あんな風に冷たく言ったわりに気遣うようにゆっくりと下ろしてくれた。肩を支えられながら地に足をつき、暁玲はじっとその青年を観察する。
凛々しい面立ちだがどこか幼さも垣間見える美形。自分よりずっと背が高く中肉中背だが、腰に差している二本の短剣を見るに『武』を得意とする道士とわかる。
袖が細い白い上衣の上に黒い長袍を纏い、赤い帯の両端の部分を垂らしていることから、かなり階級は上の道士。前髪が長めの黒髪短髪。
雫のような形の透明な水晶が括られた首飾りは、彼の雰囲気にとても合っている気がした。

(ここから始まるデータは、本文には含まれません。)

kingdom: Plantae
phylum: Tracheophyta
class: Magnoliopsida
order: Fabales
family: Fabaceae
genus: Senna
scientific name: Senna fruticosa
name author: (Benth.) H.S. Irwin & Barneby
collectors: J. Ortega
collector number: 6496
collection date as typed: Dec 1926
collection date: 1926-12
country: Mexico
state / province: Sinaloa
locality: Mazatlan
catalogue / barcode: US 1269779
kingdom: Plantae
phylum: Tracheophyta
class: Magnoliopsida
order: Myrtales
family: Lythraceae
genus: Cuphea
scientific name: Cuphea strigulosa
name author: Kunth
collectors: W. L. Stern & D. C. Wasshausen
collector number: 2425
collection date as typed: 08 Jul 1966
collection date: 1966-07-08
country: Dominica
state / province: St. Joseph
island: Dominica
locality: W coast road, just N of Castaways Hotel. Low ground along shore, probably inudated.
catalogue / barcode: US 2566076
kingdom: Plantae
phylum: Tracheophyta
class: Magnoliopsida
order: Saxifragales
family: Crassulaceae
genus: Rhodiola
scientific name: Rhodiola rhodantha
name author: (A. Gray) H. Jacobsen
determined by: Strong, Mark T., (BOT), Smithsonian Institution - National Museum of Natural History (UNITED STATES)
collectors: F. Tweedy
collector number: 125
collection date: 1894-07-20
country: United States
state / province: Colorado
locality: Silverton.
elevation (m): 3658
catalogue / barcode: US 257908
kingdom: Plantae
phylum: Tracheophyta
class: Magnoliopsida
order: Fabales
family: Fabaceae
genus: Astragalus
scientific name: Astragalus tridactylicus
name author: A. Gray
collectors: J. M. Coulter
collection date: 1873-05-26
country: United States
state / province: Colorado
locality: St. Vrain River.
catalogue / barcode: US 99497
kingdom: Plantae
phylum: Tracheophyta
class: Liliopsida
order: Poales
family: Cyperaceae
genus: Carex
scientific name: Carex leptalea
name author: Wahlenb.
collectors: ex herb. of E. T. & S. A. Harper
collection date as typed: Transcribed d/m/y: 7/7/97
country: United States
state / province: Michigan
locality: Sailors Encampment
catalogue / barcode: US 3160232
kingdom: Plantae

(無表情ですごく冷たそうに見えて、実はさりげなく優しい、のかも?)
ほんの一瞬でそこまで読み取り、今はそんなことをしている場合ではないことを思い出す。まだ問題は解決していない。じっと見すぎたせいか、切れ長の碧い眼が細められる。
「あんた、いったい何者だ? さっき、とんでもない陣を発動させていただろう?」
「あはは····一応、これでも道士なんです。とはいっても、まだまだ"見習い"ですけどね」
暁玲は苦笑を浮かべて謙遜するが、目の前の青年は胡散臭いものでも眺めるように怪訝そうにしている。まあ確かに、あの陣は見習いが使うようなものではない。だが実のところ、嗚嵐からはまだ認められてはいないし、師によって弟子のひとり立ちの見極めは異なる。
「今の状況を知ったら、詰めが甘いって師父に怒られそうです」
「あれは想定外だろう」
むくりと起き上がった骸は俯き加減で、視線だけこちらを見てきた。千切られて無くなっていたはずの左脚は黒い靄によって新しく形作られている。
驚いたことに、青年の攻撃によって切り裂かれ、剥き出しになっていたはずの胸と腹の傷口にあの靄がずるずると入り込んでいき、気付けば何事もなかったかのように塞がってしまった。
そしてさらに驚くべきことは、恐怖で硬直していたはずの骸の表情がまるで生前と変わらぬ笑みを浮かべたのだ!